REQUIREMENT: State how many lines in the entries below contain the string "middle". Case counts, and only the number is wanted.

STORED RECORDS:
————

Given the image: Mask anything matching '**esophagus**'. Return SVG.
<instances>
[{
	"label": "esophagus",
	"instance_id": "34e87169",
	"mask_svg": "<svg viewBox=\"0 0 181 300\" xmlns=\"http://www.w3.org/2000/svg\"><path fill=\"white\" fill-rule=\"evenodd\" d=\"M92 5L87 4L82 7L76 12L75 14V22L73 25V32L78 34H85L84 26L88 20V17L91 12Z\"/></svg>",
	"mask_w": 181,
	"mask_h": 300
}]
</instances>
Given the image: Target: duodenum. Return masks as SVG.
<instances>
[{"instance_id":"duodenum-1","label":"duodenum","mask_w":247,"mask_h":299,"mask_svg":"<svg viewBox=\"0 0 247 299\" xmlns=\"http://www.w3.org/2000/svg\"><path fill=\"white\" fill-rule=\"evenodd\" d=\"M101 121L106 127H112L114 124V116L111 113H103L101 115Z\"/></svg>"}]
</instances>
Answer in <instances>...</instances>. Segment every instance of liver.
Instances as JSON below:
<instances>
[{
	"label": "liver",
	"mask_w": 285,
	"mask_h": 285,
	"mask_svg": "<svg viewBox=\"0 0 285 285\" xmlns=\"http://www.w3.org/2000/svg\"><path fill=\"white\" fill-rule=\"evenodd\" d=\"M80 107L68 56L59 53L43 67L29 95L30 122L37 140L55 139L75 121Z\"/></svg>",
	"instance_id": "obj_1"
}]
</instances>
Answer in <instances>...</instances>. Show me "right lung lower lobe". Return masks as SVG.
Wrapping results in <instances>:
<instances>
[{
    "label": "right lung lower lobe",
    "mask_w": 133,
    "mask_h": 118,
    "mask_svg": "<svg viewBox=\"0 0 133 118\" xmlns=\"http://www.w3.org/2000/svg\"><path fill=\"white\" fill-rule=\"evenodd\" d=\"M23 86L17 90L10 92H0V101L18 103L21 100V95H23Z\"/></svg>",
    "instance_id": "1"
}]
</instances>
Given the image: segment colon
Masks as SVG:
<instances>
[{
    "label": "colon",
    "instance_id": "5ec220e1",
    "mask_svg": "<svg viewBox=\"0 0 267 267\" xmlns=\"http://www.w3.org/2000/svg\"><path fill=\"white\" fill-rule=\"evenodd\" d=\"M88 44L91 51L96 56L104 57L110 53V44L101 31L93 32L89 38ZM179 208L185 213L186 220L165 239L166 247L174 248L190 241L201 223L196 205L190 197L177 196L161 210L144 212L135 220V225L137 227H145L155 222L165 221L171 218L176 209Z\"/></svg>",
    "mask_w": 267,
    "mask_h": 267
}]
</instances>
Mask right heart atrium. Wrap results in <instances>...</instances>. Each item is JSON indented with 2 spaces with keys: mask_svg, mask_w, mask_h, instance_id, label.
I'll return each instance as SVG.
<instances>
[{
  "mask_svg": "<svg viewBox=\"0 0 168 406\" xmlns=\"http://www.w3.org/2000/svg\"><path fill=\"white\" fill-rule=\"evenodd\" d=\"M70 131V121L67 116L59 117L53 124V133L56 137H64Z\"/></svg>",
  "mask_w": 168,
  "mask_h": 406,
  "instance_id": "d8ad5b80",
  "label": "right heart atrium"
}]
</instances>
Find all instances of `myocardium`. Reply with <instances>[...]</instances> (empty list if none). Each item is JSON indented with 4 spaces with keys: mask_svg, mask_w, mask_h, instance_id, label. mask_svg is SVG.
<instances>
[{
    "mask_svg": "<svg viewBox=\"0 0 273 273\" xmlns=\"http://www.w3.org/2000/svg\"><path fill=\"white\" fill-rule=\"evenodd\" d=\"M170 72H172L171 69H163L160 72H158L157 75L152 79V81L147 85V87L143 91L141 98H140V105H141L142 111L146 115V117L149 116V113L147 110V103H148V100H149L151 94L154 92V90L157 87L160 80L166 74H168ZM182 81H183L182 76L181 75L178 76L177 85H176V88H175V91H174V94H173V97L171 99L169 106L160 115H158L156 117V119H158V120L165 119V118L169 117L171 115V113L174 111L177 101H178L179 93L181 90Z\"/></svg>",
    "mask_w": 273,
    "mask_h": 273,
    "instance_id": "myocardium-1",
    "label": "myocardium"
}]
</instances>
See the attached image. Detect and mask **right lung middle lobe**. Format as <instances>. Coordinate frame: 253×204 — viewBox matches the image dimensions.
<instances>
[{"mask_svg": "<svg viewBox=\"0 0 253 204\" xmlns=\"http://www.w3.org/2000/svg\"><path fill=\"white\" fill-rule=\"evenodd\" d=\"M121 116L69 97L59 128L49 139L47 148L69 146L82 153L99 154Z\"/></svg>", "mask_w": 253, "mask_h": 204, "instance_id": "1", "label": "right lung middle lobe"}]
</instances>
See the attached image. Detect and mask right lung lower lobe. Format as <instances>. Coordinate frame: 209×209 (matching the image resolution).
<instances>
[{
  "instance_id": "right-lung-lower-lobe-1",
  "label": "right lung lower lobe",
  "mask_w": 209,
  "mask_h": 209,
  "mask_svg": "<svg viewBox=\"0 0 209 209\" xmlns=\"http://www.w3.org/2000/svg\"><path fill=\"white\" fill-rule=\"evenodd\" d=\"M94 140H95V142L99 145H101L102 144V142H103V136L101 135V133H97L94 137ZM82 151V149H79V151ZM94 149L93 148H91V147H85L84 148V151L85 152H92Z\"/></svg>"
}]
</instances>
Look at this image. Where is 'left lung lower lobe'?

————

WRITTEN REPLY: 2